Klaim yang Diperdebatkan

Meski videonya dramatis, kebenaran klaim "hancur" masih menjadi perdebatan. Pengamat independen mencatat tidak ada rekaman lanjutan yang menunjukkan puing-puing atau kebakaran setelah tumbukan. Helikopter serang seperti Mi-28 dirancang dengan sistem keamanan ganda dan sering kali masih bisa mendarat darurat meski terkena serangan.

Beberapa sumber yang tidak terverifikasi bahkan menyebut kerusakan yang terjadi hanya "ringan" dan tidak melukai dua awak helikopter. Kementerian Pertahanan Rusia sendiri belum memberikan komentar resmi mengenai insiden ini, dan pelacak sumber terbuka seperti Oryx juga belum mengonfirmasi adanya bangkai pesawat.

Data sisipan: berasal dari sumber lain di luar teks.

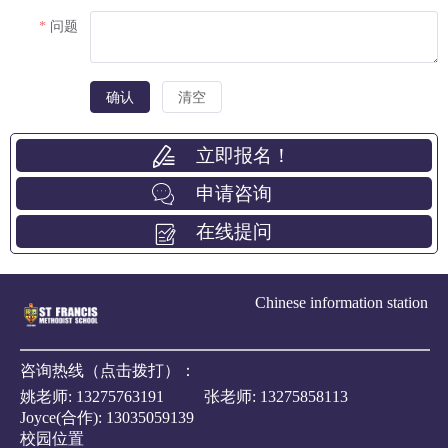
问题
确认
清空
立即报名！
申请咨询
在线提问
Chinese information station
咨询热线（点击拨打）：
姚老师:
13275763191
张老师:
13275858113
Joyce(合作):
13035059139
校园位置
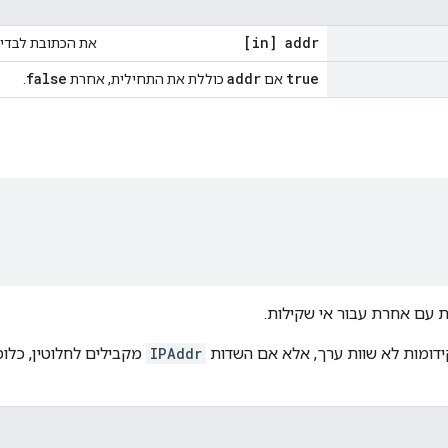
[in] addr
את הכתובת לבדי
false
addr
true
אם
כוללת את התחילית, אחרת
.
 עם אחרת עבור אי שקילות.
ידומות לא שוות ערך, אלא אם השדות
IPAddr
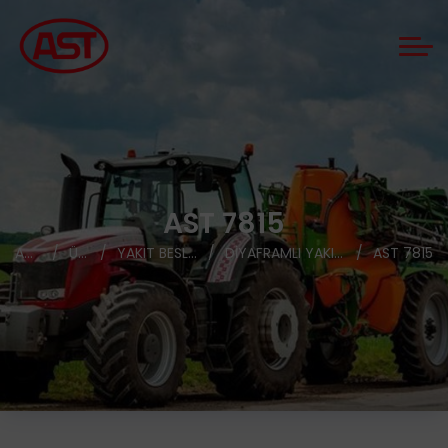
AST 7815
ANASAYFA
ÜRÜNLER
YAKIT BESLEME POMPALARI
DIYAFRAMLI YAKIT BESLEME POMPALARI
AST 7815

Strategi Produksi Massal Drone Ukraina

Terlepas dari validasi klaim, insiden ini menunjukkan perubahan besar dalam strategi militer Ukraina. Negeri itu kini memproduksi 10 juta drone per tahun, dan Presiden Volodymyr Zelensky menargetkan angka 20 juta unit di masa depan. Sebagian besar produksi ini didanai oleh bantuan asing.

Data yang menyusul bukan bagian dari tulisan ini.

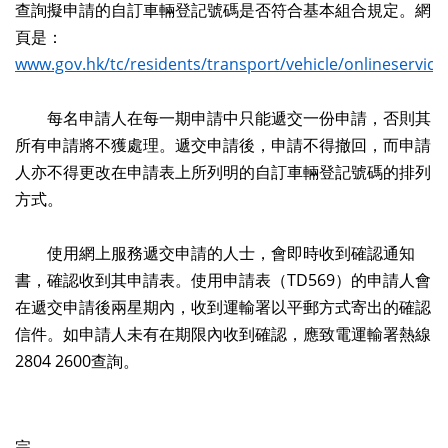
查詢擬申請的自訂車輛登記號碼是否符合基本組合規定。網
頁是：
www.gov.hk/tc/residents/transport/vehicle/onlineservice
每名申請人在每一期申請中只能遞交一份申請，否則其
所有申請將不獲處理。遞交申請後，申請不得撤回，而申請
人亦不得更改在申請表上所列明的自訂車輛登記號碼的排列
方式。
使用網上服務遞交申請的人士，會即時收到確認通知
書，確認收到其申請表。使用申請表（TD569）的申請人會
在遞交申請後兩星期內，收到運輸署以平郵方式寄出的確認
信件。如申請人未有在期限內收到確認，應致電運輸署熱線
2804 2600查詢。
完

Sejak konflik dimulai pada 2022, Ukraina secara konsisten menggunakan drone murah untuk menyerang tank, kendaraan lapis baja, dan helikopter Rusia. Lebih dari 20 unit Mi-28 telah dikonfirmasi hilang dalam serangan serupa. Fakta bahwa sebuah drone yang harganya lebih murah dari ponsel kelas menengah bisa menjadi predator kredibel bagi helikopter yang harganya ribuan kali lipat menjadi alarm bagi perencana militer global.

Reporter: Aditya Nugraha
Sumber: techradar.com This article was automatically rewritten by AI based on the source above without altering the facts of the original article.